Once our brain and spinal cord expand from a single band of cells into an incredibly intricate neural weave during embryonic development, we mammals are never again able to make new motor neurons -- the nerve cells that signal all muscles to move. That, however, is not the case with zebrafish. These little fresh water cyprinics, of which I have at least a dozen in my living room aquarium, are able to create new motor neurons their entire lives. In fact, a completely lesioned spinal cord or optic nerve of a zebra fish will, on its own, regain full function.

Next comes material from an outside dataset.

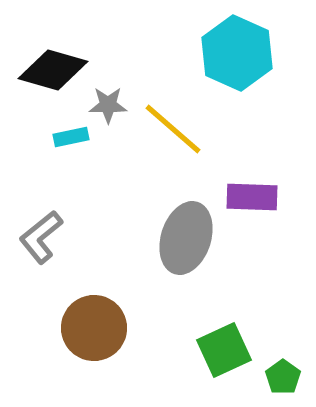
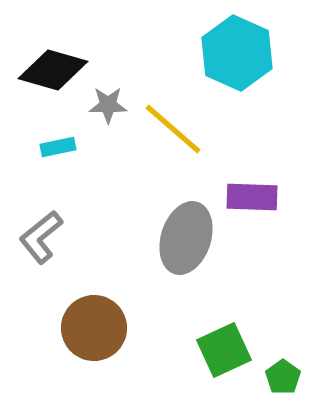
cyan rectangle: moved 13 px left, 10 px down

What that means is that the fish can somehow switch on a growth mechanism to create these new cells and guide them along to make the right connection. What if this mechanism could be found in humans and, once activated, promote nerve regeneration? That’s the focus of the work of Catherina Becker, Ph.D., and Thomas Becker, Ph.D., at the University of Edinburgh.

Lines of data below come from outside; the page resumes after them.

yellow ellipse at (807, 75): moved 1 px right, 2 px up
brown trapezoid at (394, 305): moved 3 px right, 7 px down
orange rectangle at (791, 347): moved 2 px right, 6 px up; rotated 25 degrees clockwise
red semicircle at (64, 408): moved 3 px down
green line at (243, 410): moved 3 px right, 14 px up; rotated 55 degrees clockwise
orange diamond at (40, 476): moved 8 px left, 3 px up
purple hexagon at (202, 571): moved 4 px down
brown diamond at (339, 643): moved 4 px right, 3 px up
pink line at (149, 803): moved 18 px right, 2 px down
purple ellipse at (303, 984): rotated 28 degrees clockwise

The Beckers have been working with these fish for a long time. In fact, they were funded by the Reeve Foundation ten years ago to look at axon regeneration in zebrafish related to a molecule called L1. They published a 2004 paper
on functional recovery in the fish with Melitta Schachner (they were all in Hamburg Germany at the time), who discovered L1 in 1987.

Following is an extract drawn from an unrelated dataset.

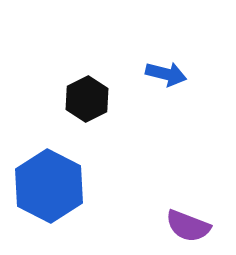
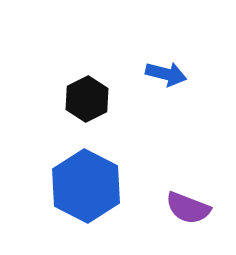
blue hexagon: moved 37 px right
purple semicircle: moved 18 px up
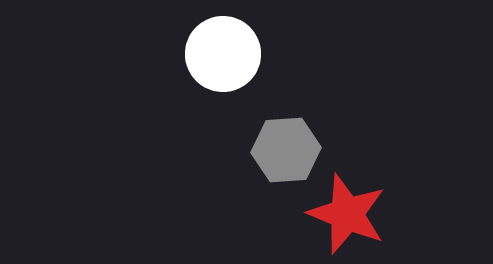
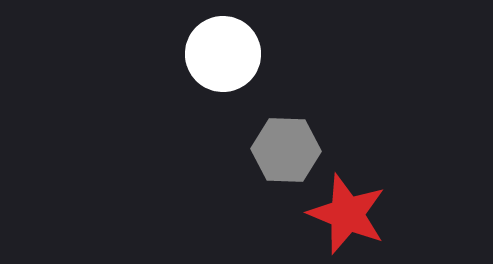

Slight digression: For a time, L1 had the buzz of possibility. It was licensed by Schachner to Acorda Therapeutics and was once listed in the company’s product pipeline; Schachner was until recently one of Acorda’s science advisors. Anyway, the idea was to take a soluble batch of L1 (which is now available commercially) and basically squirt it into spinal cord lesions. In experiments, that process neutralized inhibitors and thus promoted regeneration. While no human trials are on the horizon, Schachner is still working with zebrafish and molecular signaling in a system that self-repairs, now at Rutgers in New Jersey.
The latest Becker paper
we’re going to talk about features a signal protein called Notch 1 that repels regeneration in the fish. Their study, published last week in the Journal of Neuroscience, found that production of motor neurons could be increased in adult zebrafish using a drug that blocks the pathway for Notch.
The Becker team narrowed in on progenitor cells – cells that are have the genetic disposition to become motor neurons. They discovered that when Notch 1 was over-expressed, signals emerged that stopped the progenitor cells from becoming neurons. Logically, they turned to chemistry to prevent Notch 1 from sending the stop signals. And the fish could then make lots more new neurons; muting the Notch1 protein lead to an increase in production of progenitor cells and then motor neurons in the fish.
Humans have progenitor cells similar to those found in zebrafish, and Notch is preserved up the evolutionary tree; but our cells lose the ability to make the transition to full neurons. Catherina Becker muses this: "If we can find out more about the cell mechanisms involved in zebrafish to make motor neurons, we could potentially manipulate these pathways in humans with the hope of being able to generate new motor neurons."